The findings suggest the need for further research to characterize COVID-19's long-term effects, wrote a team led by Dr. Xiaoyu Han of Huazhong University of Science and Technology in Wuhan, China.
"Follow-up CT scans obtained within six months of disease onset showed lung fibrotic-like changes in more than one-third of patients who survived severe COVID-19 pneumonia," the researchers wrote. "[Our] report serves as a basis for new prospective large-scale long-term investigations analyzing these high-risk patients."
As the COVID-19 pandemic has proceeded, researchers have continued to learn about its ongoing effects. But the nature of lasting lung damage in patients who have recovered from severe COVID-19 has yet to be determined.
To address this knowledge gap, Han's group assessed pulmonary sequelae on six-month follow-up chest CT scans in 114 patients who survived severe COVID-19 (all patients underwent chest CT at symptom onset). Lung changes included opacification, consolidation, reticulation, and fibrotic changes.
The investigators found that 35% of the study participants (40 of 114) went on to develop lung changes within six months. Patients with the following factors at disease onset were at higher risk of manifesting signs of lung damage at six-month follow-up:
- Those older than 50
- Those who developed acute respiratory disease syndrome (ARDS)
- Those who had baseline CT lung involvement scores equal to or greater than 18 (out of a possible score of 25).
The team also found that 26% of patients had difficulty transferring inhaled air to the bloodstream (noted as abnormal diffusing capacity for carbon monoxide, or DCLO) at six-month follow-up.
More research on COVID-19's enduring effects is needed, according to the group.
"Whether or not these fibrotic-like changes, found at six months, reflect permanent change in the lung remains to be investigated," the authors noted.

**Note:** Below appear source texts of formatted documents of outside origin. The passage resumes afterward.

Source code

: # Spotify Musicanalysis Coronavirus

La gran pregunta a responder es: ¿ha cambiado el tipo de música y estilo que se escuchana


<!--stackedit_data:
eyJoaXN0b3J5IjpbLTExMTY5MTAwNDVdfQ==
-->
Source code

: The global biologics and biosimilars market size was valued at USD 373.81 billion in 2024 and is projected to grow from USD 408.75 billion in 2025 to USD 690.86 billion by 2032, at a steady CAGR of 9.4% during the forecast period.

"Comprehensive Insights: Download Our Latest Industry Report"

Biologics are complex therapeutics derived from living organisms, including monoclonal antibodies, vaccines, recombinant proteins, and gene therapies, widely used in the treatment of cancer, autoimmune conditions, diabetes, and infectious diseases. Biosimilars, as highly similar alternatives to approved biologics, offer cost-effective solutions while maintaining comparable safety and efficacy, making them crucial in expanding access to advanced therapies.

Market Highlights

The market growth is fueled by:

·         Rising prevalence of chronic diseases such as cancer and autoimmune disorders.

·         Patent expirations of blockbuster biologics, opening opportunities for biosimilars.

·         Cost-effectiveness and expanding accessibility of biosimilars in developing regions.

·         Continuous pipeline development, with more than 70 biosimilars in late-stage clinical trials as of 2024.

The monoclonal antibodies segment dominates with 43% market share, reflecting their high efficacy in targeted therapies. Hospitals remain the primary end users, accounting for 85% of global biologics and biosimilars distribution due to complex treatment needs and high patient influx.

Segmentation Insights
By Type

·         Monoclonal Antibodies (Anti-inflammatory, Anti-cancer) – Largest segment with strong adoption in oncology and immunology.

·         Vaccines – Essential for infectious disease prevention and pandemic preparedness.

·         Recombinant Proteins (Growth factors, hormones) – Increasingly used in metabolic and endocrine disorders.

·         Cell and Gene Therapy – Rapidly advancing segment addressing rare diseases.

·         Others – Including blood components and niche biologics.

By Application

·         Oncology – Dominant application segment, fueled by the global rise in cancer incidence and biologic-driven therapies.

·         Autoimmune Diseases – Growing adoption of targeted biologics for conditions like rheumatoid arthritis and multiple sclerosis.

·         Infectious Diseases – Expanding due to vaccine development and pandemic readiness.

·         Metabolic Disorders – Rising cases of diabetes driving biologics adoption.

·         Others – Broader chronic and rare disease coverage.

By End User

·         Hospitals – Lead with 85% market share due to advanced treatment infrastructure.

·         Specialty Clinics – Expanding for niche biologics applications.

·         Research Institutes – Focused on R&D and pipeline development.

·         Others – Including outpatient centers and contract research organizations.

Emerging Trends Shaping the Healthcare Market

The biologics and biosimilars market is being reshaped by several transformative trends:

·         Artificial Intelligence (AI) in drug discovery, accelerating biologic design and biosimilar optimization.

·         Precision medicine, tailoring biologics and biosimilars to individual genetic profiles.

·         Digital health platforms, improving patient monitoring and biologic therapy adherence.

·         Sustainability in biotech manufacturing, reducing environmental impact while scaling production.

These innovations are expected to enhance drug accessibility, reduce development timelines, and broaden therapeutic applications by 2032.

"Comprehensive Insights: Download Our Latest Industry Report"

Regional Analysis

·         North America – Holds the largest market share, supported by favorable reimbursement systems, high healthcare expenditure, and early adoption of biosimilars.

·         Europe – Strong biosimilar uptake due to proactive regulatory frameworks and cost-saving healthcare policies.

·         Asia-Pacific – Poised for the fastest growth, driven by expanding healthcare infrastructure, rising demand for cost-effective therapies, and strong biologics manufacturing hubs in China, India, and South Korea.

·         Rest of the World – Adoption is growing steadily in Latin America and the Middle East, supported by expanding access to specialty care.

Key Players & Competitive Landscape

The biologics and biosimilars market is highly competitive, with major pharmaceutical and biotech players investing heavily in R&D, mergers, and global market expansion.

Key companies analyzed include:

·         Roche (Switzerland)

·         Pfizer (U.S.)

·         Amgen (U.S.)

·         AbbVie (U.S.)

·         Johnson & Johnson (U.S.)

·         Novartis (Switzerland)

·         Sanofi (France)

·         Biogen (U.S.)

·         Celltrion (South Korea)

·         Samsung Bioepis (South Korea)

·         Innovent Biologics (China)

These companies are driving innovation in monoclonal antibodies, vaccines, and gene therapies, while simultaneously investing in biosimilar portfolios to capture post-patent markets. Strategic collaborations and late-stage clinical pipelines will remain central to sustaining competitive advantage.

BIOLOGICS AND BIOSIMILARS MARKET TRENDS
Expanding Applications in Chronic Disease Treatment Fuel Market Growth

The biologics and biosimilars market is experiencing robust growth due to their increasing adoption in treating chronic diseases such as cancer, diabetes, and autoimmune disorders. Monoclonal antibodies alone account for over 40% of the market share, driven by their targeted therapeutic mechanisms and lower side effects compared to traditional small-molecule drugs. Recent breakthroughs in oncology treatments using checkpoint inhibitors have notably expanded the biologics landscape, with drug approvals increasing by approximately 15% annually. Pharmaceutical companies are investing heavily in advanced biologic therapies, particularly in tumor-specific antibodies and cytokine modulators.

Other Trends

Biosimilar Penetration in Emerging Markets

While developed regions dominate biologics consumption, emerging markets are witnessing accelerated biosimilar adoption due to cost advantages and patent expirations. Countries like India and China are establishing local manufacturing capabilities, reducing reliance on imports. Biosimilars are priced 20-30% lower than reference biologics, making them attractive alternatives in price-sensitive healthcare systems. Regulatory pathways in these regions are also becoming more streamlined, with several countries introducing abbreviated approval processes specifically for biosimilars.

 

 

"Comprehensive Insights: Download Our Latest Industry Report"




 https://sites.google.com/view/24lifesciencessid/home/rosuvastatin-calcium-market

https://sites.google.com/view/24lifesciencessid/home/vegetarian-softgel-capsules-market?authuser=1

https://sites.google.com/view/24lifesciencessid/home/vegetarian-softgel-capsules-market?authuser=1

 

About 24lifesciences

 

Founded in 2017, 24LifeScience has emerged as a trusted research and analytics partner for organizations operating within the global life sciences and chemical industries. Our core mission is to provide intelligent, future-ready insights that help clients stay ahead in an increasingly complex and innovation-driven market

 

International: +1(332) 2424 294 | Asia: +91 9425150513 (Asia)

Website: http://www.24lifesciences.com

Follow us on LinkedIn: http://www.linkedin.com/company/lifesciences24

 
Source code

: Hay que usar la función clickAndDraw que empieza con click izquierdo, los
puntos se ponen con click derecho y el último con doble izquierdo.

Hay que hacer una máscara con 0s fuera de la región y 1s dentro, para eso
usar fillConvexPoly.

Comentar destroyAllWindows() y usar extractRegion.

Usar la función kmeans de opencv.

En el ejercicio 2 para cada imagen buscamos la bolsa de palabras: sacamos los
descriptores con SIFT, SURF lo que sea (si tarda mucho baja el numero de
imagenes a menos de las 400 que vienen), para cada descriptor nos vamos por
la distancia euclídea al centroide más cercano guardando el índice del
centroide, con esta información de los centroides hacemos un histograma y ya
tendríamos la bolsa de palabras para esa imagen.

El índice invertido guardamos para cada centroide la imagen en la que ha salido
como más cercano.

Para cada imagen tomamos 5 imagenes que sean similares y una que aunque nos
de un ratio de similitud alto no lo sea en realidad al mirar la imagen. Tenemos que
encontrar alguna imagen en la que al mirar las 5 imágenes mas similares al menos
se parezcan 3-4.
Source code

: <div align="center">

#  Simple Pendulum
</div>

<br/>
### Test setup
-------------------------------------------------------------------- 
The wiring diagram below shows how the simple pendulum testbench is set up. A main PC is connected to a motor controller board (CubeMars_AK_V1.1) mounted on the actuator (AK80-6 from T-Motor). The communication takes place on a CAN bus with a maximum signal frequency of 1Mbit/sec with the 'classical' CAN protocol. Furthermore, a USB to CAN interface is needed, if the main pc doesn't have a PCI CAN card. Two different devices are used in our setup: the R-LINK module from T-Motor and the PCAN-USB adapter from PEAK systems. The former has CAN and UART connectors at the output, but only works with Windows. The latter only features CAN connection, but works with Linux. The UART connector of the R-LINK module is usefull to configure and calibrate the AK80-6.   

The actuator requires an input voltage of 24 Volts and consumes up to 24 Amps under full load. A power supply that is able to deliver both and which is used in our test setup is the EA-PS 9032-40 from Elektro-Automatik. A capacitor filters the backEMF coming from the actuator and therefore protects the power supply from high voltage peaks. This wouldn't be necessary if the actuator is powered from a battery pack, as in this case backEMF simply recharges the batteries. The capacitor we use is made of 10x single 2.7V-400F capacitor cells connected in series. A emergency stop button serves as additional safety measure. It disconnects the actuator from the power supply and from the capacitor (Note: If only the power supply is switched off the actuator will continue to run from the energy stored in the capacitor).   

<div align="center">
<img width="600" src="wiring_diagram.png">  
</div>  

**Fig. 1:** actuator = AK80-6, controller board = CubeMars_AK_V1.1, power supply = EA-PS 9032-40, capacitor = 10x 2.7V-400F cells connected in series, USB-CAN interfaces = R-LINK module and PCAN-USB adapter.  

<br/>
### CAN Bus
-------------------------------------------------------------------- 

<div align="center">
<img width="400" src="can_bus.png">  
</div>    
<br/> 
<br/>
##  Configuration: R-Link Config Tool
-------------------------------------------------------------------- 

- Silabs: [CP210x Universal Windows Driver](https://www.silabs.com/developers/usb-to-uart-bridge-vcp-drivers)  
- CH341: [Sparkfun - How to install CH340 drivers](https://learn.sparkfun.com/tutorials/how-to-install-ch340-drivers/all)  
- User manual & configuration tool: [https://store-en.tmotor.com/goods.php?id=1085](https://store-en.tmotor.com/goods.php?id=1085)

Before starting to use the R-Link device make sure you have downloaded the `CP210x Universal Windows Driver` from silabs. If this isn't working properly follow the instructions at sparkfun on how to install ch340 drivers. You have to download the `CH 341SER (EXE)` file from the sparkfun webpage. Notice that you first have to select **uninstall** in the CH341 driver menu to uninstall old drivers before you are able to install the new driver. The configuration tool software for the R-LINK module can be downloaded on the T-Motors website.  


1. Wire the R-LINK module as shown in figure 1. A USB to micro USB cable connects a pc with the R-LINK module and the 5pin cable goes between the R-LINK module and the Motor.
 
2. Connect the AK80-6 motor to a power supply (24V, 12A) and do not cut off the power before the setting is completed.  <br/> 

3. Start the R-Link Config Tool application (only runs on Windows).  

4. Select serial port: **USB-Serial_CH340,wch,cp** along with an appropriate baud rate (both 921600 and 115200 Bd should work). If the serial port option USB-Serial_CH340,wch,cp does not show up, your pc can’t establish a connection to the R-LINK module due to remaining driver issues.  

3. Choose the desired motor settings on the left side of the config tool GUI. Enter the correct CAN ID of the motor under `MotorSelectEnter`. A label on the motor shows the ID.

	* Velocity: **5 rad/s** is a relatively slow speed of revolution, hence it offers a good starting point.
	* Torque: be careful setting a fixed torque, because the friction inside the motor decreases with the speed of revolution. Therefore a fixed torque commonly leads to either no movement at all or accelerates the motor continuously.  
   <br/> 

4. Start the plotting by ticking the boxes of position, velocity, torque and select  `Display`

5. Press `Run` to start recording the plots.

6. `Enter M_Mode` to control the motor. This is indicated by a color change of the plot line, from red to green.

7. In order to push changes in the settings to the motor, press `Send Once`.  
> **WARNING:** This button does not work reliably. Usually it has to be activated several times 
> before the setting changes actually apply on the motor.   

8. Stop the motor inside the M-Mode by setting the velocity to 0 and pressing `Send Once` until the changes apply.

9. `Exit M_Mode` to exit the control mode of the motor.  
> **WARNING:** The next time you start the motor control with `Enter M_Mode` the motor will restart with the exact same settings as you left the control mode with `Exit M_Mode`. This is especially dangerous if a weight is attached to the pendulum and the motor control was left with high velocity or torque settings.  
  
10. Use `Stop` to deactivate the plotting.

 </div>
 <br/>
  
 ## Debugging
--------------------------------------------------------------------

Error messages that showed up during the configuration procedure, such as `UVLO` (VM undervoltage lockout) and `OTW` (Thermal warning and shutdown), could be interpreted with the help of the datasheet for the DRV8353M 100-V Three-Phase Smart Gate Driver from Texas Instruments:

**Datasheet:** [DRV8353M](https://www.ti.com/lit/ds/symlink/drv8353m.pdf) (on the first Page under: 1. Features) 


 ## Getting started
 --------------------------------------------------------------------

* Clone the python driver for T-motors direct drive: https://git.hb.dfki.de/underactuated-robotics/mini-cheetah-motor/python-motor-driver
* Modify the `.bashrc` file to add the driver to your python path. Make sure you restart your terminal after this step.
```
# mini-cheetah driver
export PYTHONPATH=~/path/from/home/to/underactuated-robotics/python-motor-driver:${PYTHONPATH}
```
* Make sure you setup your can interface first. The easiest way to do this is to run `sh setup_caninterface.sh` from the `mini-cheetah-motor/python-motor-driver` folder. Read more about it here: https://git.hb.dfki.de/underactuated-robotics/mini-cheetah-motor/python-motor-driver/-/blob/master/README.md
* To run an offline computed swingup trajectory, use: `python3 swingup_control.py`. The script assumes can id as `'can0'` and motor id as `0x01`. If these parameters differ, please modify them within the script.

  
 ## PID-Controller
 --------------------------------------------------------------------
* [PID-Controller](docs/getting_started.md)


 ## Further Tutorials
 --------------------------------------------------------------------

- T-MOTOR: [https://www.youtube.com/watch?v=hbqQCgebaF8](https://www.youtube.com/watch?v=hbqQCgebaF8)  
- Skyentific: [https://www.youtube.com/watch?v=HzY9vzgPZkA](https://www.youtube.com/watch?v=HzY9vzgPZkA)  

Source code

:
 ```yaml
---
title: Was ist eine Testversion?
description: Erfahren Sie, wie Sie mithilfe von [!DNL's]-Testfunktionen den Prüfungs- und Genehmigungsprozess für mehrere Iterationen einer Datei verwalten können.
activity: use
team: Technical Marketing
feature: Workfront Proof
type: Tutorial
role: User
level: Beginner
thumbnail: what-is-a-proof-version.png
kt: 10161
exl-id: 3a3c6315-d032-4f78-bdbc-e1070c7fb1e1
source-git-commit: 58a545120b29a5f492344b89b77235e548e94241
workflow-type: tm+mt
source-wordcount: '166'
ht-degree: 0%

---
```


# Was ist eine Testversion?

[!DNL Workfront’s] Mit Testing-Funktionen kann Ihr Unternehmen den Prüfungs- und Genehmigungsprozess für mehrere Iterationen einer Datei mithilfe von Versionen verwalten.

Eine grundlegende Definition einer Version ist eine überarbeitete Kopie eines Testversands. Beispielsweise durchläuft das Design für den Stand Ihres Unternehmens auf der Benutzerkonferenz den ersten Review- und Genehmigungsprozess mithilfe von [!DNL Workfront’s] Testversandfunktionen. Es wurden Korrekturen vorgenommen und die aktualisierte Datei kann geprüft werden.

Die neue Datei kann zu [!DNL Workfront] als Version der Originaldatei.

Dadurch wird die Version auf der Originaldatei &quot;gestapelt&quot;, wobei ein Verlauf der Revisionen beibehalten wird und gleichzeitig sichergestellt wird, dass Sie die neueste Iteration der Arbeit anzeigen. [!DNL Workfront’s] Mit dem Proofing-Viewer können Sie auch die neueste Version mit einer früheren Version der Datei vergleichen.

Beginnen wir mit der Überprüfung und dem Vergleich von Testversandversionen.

And this further research must extend beyond six-months after COVID-19 recovery in order to clarify whether the lung damage is due to the virus or to injury caused by mechanical ventilation, according to an accompanying editorial written by a team led by Dr. Athol Wells of Royal Brompton and Harefield NHS Foundation Trust in London.
"Future work must pursue a longer-term follow-up of patients -- at or beyond a year -- to determine whether residual CT abnormalities at six months largely regress, as in past forms of diffuse alveolar damage, or persist," Wells and colleagues wrote. "In this regard, it may be important to distinguish between post-ARDS abnormalities (including ventilator-induced injury) and auto-inflammatory/auto-immune pathways triggered by COVID-19."